Surprisingly to me, the field of metrical research in Anglo-Saxon poetry is thriving. It’s not like any new Anglo-Saxon verses have been discovered recently, but we do have some new alliterative poems. I just found a paper by Nelson Goering [1] (one of the lecturers in my Anglo-Saxon class) that applies analytical techniques developed for Old English to J.R.R. Tolkien’s recently published verse.

The thing that jumped out at me was what Goering calls “crossed alliteration”. Where Anglo-Saxon verse alliterates on one sound per line, crossed alliteration takes advantage of the four stresses to alliterate twice: either A-B-A-B or A-B-B-A.  Examples he gives from The Fall of Arthur are “Fiercely heard she / his feet hasten” (II, 111) [2] and “of south Britain / booty seeking” (I, 9). He notes that 7% of the lines of the poem have crossed alliteration, which is “nearly double the rate of a classical Old English poem such as Beowulf.”

spreadsheet snapshot of no real valueThat’s the sort of thing that really gets an Idiosopher (provided that he has spent a year or so on text preparation and code-building) rolling.
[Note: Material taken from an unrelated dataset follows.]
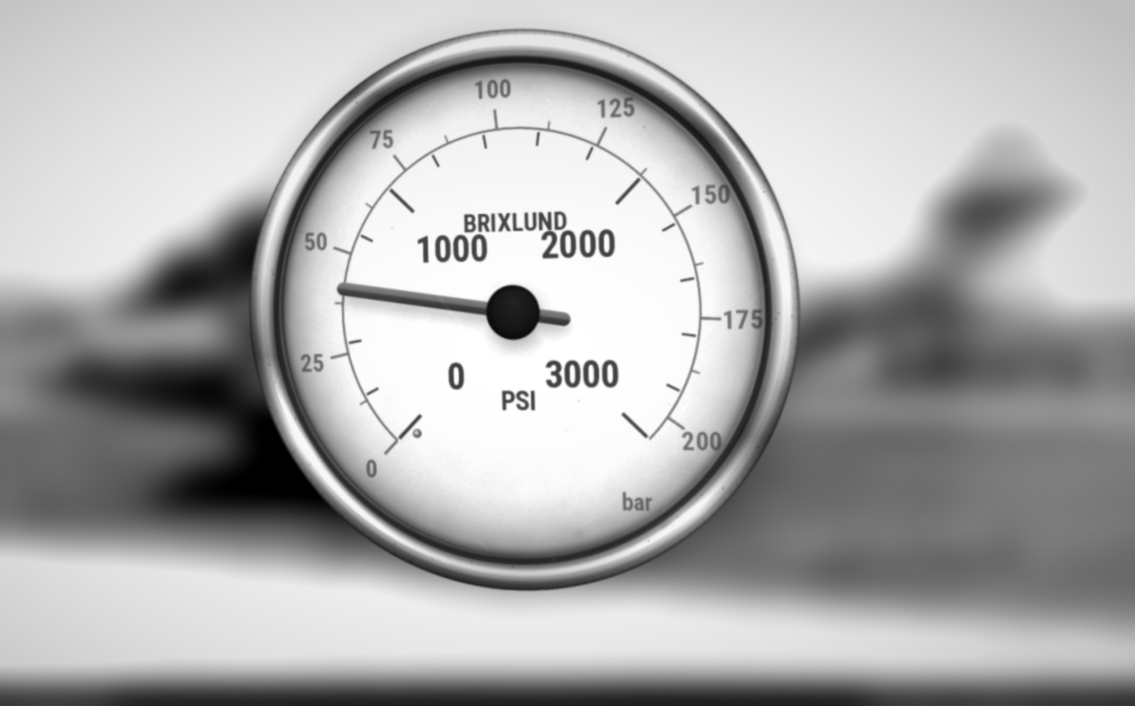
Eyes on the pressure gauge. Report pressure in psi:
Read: 600 psi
In this case, rolling right into a brick wall.  To order a computer to look for crossed alliteration, we’d need a regular expression that looks for (string), (any string but that one), (the first string) (the other string).  I’m ashamed to admit that I spent a month trying to turn that into a regular expression.  It just can’t be done in any language I speak. Back-referencing the complement of a single character is possible, but the CMU phoneme set can have two characters, and trying to kluge together a fix got totally out of control.  The reason I’m ashamed is that there’s no reason to use a powerful tool like regular expressions — I don’t need any wild-cards in this simple case so I can just use equals-signs for the test. Most likely you saw it some time ago, and have been laughing at me.

Here are some good ones:

He wandered in loneliness, weeping a little.  
'Spoons? Fiddlesticks!' He snapped his fingers.
Galadriel stood, alone and silent.
The sun was warm and the wind was in the south.
Boromir seemed to be swimming or burrowing...
Then suddenly Frodo fell asleep.

Here’s one that’s bogus: “‘…Black Riders.’ ‘Black Riders!'” JRRT repeats a phrase for emphasis fairly often, and I really think that ought not to count.

Overall, the numbers for LotR are higher than for The Fall of Arthur. A-B-A-B crossed alliteration is 10% as frequent as simple alliterative lines. A-B-B-A crossed alliteration is about the same, 10.5% as common as the simpler case.  Note that the latter was not included in the original computation, but the former was.

To wind up, here’s one that’s intriguing: “Again she fled, but swift he came / Tinuviel! Tinuviel! / He called her by her Elvish name;’   Cross-alliterative enjambment in ann-thennath sounds obscure enough for a whole dissertation.


Notes

[1] Goering, Nelson. “The Fall of Arthur and The Legend of Sigurd and Gudrún: A Metrical Review of Three Modern English Alliterative Poems.” Journal of Inklings Studies 5.2 (2015): 3-56. Preprint here.

[2] Goering has the caesura in a different place from the text, which has been corrected here. Fly-specks like this are of no interest to anyone, but they are commonly pointed out in the literature. Were I to forbear to mention it, this blog would never be taken seriously by any community of scholars.